§ Requirement 1: In the text about the FCC and Schneiderman, who is named as the FCC's general counsel?
§ Requirement 2: Continue the text about the FCC dispute with Schneiderman from the point where it ends.

§ Text provided:
'''
The agency will not hand over anything, FCC General Counsel Thomas Johnson told Schneiderman in a letter on Thursday, because he offered no proof that the public comment process was “corrupted,” as Schneiderman claimed. Johnson also questioned Schneiderman’s authority to investigate a federal agency’s rulemaking process, reported The Hill.

Schneiderman went public with his quest, after saying the agency rejected several earlier requests for help with the issue. In response last week, a spokeswoman for his office said it’s clear the Commission “will continue to obstruct a law enforcement investigation. “It’s easy for the FCC to claim that there’s no problem with the process, when they’re hiding the very information that would allow us to determine if there was a problem.”
'''
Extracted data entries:
'''
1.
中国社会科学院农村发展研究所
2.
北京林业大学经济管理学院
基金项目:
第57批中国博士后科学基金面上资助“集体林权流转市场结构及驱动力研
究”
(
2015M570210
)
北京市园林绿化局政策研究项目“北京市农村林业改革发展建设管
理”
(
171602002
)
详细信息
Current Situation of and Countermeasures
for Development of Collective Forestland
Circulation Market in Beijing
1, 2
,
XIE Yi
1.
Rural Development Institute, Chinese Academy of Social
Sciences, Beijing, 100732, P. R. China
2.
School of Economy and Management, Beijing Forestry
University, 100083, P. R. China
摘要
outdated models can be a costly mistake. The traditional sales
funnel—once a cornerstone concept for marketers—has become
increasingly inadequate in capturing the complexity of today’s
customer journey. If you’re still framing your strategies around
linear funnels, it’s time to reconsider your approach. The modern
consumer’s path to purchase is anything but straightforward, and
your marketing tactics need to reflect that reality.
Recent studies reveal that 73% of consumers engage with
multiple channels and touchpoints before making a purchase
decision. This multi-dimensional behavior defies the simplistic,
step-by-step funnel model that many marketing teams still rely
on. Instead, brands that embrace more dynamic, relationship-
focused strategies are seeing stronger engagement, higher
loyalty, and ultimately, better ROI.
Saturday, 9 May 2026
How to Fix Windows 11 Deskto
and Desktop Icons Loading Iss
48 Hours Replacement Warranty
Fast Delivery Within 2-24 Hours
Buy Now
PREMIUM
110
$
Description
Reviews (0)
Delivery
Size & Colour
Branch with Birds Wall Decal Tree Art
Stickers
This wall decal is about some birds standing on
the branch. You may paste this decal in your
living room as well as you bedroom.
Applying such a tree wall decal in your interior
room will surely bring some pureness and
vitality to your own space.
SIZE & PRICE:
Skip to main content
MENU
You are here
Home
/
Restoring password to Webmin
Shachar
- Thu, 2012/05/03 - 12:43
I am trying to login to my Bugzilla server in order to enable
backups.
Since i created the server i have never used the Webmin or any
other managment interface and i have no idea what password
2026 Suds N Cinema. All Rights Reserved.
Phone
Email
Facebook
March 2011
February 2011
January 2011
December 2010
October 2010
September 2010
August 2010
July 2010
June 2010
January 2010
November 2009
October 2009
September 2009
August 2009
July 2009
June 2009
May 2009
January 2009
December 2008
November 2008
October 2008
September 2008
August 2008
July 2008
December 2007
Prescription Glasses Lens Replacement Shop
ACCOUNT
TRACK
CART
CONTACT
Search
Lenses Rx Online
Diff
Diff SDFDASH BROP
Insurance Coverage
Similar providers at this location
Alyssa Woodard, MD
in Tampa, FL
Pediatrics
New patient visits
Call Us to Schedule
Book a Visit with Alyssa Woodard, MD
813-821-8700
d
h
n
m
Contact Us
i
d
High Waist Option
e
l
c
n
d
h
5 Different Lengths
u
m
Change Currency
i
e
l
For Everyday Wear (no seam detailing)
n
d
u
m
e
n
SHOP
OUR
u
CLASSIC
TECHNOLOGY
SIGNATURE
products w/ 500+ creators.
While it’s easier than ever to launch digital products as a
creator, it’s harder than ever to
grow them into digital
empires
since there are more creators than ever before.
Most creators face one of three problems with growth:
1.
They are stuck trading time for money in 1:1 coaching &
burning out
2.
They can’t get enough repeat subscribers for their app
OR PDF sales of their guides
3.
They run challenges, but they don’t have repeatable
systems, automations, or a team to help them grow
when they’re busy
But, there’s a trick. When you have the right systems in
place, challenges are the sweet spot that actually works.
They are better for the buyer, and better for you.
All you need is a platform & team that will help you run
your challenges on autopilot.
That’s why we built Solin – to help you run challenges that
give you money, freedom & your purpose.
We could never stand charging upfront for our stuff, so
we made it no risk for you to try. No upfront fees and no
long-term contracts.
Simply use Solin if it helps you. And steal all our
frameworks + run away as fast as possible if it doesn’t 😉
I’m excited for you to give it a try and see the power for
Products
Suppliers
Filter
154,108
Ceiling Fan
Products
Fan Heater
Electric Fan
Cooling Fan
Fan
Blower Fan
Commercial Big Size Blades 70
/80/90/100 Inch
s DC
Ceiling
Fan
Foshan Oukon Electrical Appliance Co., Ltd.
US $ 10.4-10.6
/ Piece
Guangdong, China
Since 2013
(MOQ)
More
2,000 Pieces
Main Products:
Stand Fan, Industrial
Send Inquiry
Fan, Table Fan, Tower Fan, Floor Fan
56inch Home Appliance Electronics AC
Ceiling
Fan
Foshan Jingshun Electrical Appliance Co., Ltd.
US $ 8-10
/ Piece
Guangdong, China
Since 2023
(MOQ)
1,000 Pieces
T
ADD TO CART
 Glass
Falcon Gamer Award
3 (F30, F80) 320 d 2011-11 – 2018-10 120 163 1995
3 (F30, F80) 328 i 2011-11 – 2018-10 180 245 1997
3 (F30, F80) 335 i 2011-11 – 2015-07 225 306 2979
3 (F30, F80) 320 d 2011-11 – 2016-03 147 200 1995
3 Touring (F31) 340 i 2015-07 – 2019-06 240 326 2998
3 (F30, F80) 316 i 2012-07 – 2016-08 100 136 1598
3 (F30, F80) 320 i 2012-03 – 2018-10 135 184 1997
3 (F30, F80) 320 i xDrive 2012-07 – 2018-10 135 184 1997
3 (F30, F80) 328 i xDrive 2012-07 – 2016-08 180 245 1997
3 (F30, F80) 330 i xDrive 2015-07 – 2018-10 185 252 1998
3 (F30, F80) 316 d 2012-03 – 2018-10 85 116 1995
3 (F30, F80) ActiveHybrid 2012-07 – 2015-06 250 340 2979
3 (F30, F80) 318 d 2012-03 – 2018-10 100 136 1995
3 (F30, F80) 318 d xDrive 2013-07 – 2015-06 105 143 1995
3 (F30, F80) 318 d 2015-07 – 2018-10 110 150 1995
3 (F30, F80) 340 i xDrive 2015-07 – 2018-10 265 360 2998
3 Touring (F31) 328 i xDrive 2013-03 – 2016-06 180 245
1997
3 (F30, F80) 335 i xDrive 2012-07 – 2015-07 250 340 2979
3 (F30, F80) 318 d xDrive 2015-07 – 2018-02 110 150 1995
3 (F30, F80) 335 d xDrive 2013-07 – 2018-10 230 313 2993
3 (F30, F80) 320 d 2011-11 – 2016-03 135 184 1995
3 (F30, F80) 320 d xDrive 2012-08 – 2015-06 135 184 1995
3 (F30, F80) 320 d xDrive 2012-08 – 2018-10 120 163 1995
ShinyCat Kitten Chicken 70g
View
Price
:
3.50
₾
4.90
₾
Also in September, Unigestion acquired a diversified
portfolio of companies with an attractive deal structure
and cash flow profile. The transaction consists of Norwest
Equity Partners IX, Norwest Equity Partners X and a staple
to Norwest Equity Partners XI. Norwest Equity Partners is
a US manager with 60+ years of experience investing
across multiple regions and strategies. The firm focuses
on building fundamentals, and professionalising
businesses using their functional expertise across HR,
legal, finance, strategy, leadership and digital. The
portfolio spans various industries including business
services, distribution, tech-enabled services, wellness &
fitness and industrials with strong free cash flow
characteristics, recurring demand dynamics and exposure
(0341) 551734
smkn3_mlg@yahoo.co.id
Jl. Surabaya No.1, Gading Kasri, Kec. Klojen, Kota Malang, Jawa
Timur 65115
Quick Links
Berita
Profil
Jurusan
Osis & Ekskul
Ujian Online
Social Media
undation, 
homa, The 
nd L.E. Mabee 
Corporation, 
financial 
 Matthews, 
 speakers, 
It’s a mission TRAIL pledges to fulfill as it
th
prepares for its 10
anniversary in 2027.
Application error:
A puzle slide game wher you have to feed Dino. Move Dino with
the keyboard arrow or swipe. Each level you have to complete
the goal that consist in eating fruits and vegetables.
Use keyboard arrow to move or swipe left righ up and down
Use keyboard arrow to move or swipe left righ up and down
'''
§ Written answer 1: Thomas Johnson

§ Written answer 2:
FCC Commissioner Jessica Rosenworcel, who supported Schneiderman’s efforts during a press conference last week, said Johnson’s letter “shows the FCC’s sheer contempt for public input and unreasonable failure to support integrity in its process.” Chairman Ajit Pai has consistently said the Commission is focused on the substance of public comments filed in a proceeding, not on a number. Indeed, Johnson said in the letter: “The Commission does not make policy decisions merely by tallying the comments on either side of a proposal to determine what position has greater support, nor does it attribute greater weight to comments based on the submitter’s identity.”